• [BLOC DE TEXTE]
****************

On peut s'étonner aujourd'hui que des explications aussi compliquées aient exercé un attrait considérable sur les femmes et les hommes du IIe siècle. Pourtant, on le sait, elles eurent un succès considérable. Plusieurs raisons l'expliquent : la société, à l'époque, était profondément désorganisée ; la philosophie et la religion grecque, qui sont certainement à l'origine de la gnose chrétienne, exerçaient un vif attrait sur les esprits ; enfin, la gnose se présentait comme un super-christianisme et empruntait les mots et certaines réalités – mais en les déformant – à la prédication apostolique.
B – Le marcionisme
Marcion était le fils d'un évêque de Sinope (Nord-ouest de la Turquie actuelle). Il a dû naître vers 85. Il fut excommunié dans sa ville natale à cause de ses tendances hérétiques, et il se mit alors à propager sa doctrine en Asie Mineure, puis à Rome. En 144, il est rejeté de l'Eglise de Rome. Il continue alors sa propagande dans tout le bassin méditerranéen et fonde de nombreuses communautés bien organisées et très vivantes qui finirent par concurrencer les Eglises traditionnelles.
La doctrine prêchée par Marcion est le résultat d'une réflexion approfondie sur l'évangile de Paul. Marcion est frappé par la série d'oppositions, ou antithèses, qu'il découvre dans les lettres de saint Paul : Loi-Evangile, Justice-Amour... Il estime que, fondé sur l'Amour, l'Evangile s'oppose à l'Ancien Testament, fondé sur la Justice et la Loi. En conséquence il rejette l'Ancien Testament et son Dieu, et il ne reconnaît que l'annonce de l'Evangile qui est celle du Dieu bon et inconnu envoyant par amour son Fils dans le monde pour le salut des hommes.
Marcion ne nie pas le Dieu de l'Ancien Testament. Mais il n'est, à ses yeux, qu'un démiurge inférieur ignorant, qui a façonné une créature faible, sans défense, mortelle, désobéissante. Il tente bien de la sauver en choisissant un peuple, Israël, en lui donnant la Loi, en lui promettant un Messie ; mais sans résultat.
L'Évangile, lui, est la révélation d'un autre Dieu inconnu du Démiurge créateur et des hommes : le Dieu Amour. Celui-ci a pitié des hommes. Il leur envoie son Fils Jésus pour les libérer du joug de la Loi. Mais le "Démiurge", apprenant ainsi l'existence du Dieu Inconnu, persécute son Fils et le livre à la mort de la croix. Cette mort rachète l'humanité au "démiurge créateur". A la fin des temps, le salut, qui n'est encore qu'une espérance, se manifestera quand le Dieu bon se révélera complètement aux hommes et admettra les siens dans son Royaume.

****************

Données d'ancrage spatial

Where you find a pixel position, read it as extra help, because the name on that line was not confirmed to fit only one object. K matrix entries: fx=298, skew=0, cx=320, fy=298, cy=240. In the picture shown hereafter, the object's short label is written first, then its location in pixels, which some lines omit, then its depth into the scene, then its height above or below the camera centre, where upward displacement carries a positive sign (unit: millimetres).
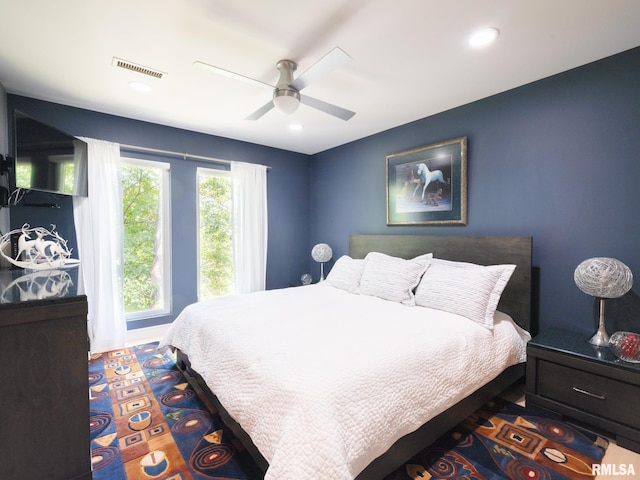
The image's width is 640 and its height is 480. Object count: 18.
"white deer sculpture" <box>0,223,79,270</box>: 2059 -156
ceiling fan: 1725 +990
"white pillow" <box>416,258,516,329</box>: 2227 -462
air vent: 2189 +1263
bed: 1241 -702
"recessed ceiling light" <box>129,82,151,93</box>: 2518 +1266
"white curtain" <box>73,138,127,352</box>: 3021 -104
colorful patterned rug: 1581 -1269
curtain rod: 3302 +955
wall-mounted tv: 2227 +635
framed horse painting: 2984 +514
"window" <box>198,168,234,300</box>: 3938 -24
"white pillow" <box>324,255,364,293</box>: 3229 -480
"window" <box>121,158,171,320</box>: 3490 -53
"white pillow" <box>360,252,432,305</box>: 2732 -438
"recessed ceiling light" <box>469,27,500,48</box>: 1821 +1227
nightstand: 1732 -975
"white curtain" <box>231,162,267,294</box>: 3992 +120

****************

• [TÂCHES À RÉALISER]
[1] Reprenez le passage du texte sur le marcionisme allant de « B – Le marcionisme » jusqu'à « les Eglises traditionnelles. » inclus, en renommant « Sinope » en « Sinop ».
[2] Poursuivez le texte sur le marcionisme à la suite de sa dernière phrase.

• [RÉSULTATS OBTENUS]
[1]
B – Le marcionisme
Marcion était le fils d'un évêque de Sinop (Nord-ouest de la Turquie actuelle). Il a dû naître vers 85. Il fut excommunié dans sa ville natale à cause de ses tendances hérétiques, et il se mit alors à propager sa doctrine en Asie Mineure, puis à Rome. En 144, il est rejeté de l'Eglise de Rome. Il continue alors sa propagande dans tout le bassin méditerranéen et fonde de nombreuses communautés bien organisées et très vivantes qui finirent par concurrencer les Eglises traditionnelles.

[2]
Pour étayer sa doctrine, Marcion va tenter de la fonder sur des textes. Puisque l'Ancien Testament est sans intérêt, il va collectionner des écrits chrétiens d'origine apostolique, et en particulier de saint Paul. Il choisit donc un certain nombre de textes qui deviendront son propre Nouveau Testament. Lorsqu'il se heurte à des textes de Paul qui le gênent, il prétend qu'ils ne sont pas dus à l'apôtre, mais à des chrétiens d'origine juive. Il ne reconnaît d'ailleurs que dix épitres de Paul, rejette les épitres pastorales et l'épitre aux Hébreux. Et il ne retient qu'un évangile, celui de Luc, qu'il fait commencer au chapitre 4, verset 31, c'est-à-dire avec la prédication de Jésus à Capharnaüm. Ainsi Marcion fut-il le premier à confectionner un Nouveau Testament. On le voit, le marcionisme fut un mouvement de pensée original, bien qu'il emprunte de nombreux éléments à la gnose, en particulier sa vision de deux dieux.
C - Le montanisme
Vers 160-170, Montan et avec lui deux femmes, Maximilla et Prisca se mirent à prophétiser : le Saint-Esprit Paraclet était venu, la nouvelle Jérusalem allait descendre sur terre pour une durée de mille ans. Aussi fallait-il se préparer à cet événement par une ascèse très stricte.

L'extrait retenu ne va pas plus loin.